Computational Details
The program Gaussian 0934 was used to perform DFT-D (G3DBJ) and time-dependent DFT (TD-DFT)35,36 calculations on complexes P1–P4. Solvent environmental effects were determined using the PCM.37 Geometry optimizations of the lowest singlet and triplet states, and 50 singlet–singlet transitions using TD-DFT, were calculated. Calculations were run using the B3LYP functional, with the Stuttgart-ECP basis set38,39 for Ru, the 6-31G* basis set40 for C, N, O, and P atoms, and the 6-31G** basis sets for H atoms.

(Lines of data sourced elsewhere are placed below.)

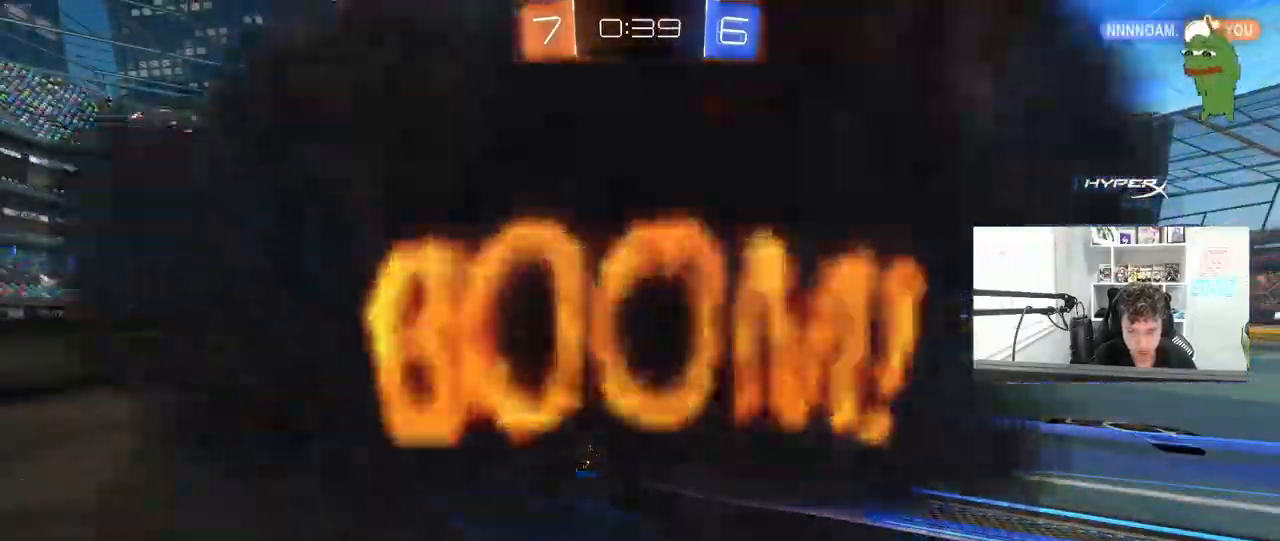
{"keys": [], "mouse": [], "mouse_move": "still", "events": []}
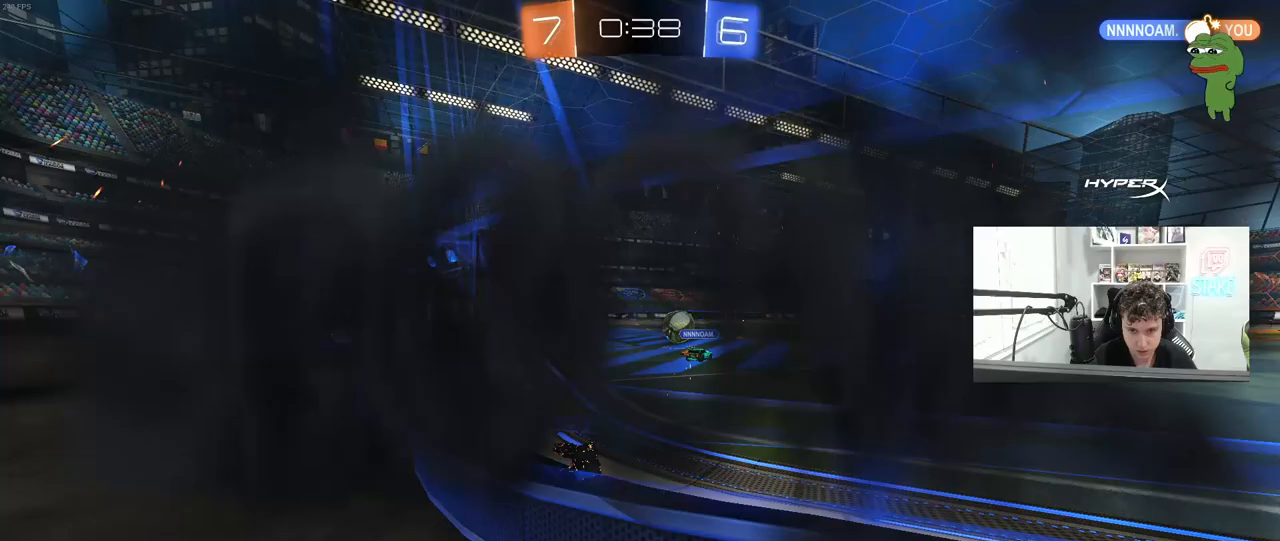
{"keys": [], "mouse": [], "mouse_move": "still", "events": []}
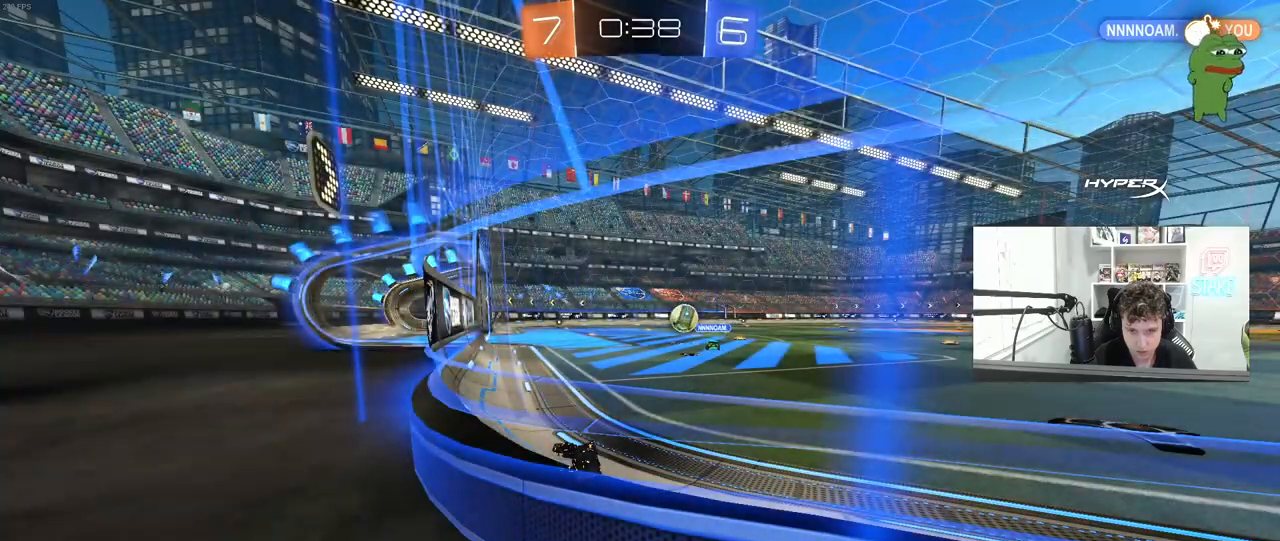
{"keys": [], "mouse": [], "mouse_move": "still", "events": []}
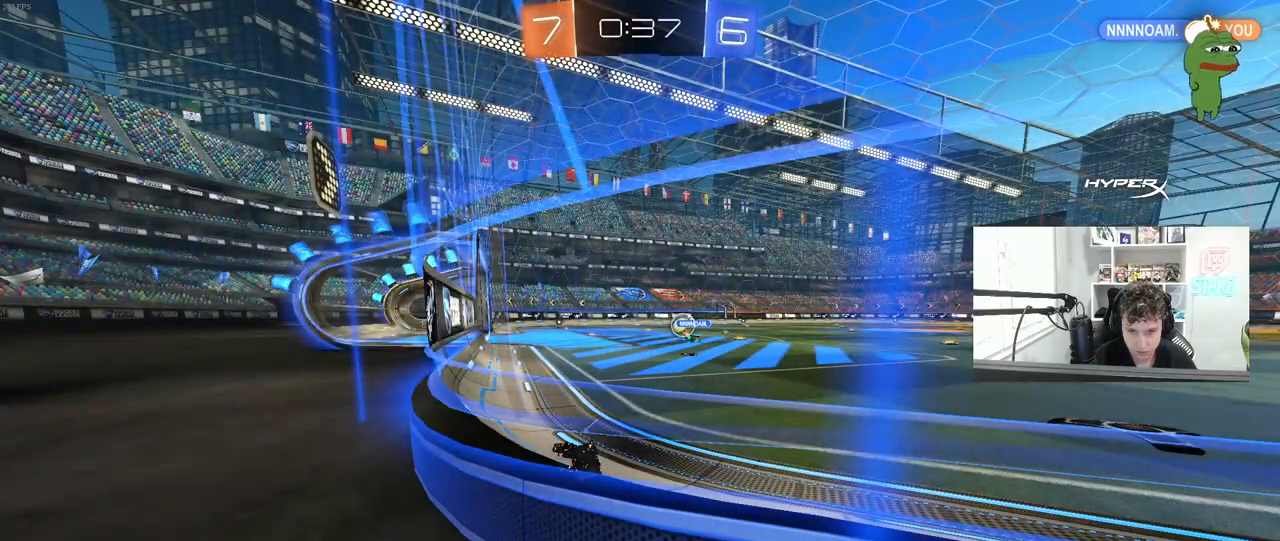
{"keys": [], "mouse": [], "mouse_move": "still", "events": []}
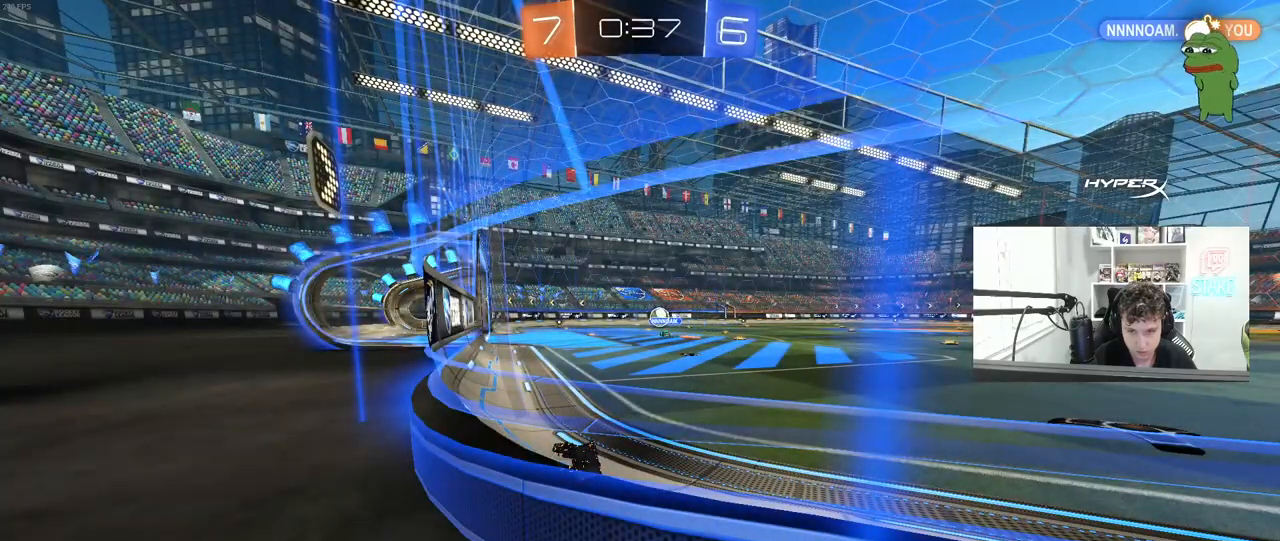
{"keys": ["a", "shift", "w"], "mouse": [], "mouse_move": "left", "events": [[167, "w", "down"], [217, "d", "down"], [400, "a", "down"], [400, "d", "up"], [500, "shift", "down"]]}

For the calculation of electronic coupling J, we used a conventional perturbation method based on highest occupied molecular orbital (HOMO)–HOMO coupling because it reproduced the experimental trend of Γ in Ru dyes.32 The constrained DFT methods did not use Kohn–Sham orbitals and could be more elaborate;41−43 however, we could not use them because they were not available as distributed software. We obtained the electronic coupling J using a program provided by Dr. Y. Imamura, based on the molecular orbital integral files created in Gaussian. Because of the limitation of the program, we computed J as the HOMO–HOMO coupling of two neutral dyes (not as a neutral and cationic pair) in water, assuming that the HOMO of the cationic dye is similar to the neutral one.
The program GaussSum 3.044 was used to analyze transition contributions and extract electron density difference maps (EDDMs).45 The Avogadro 1.2.0 program46 was adopted to visualize molecules and their electronic state.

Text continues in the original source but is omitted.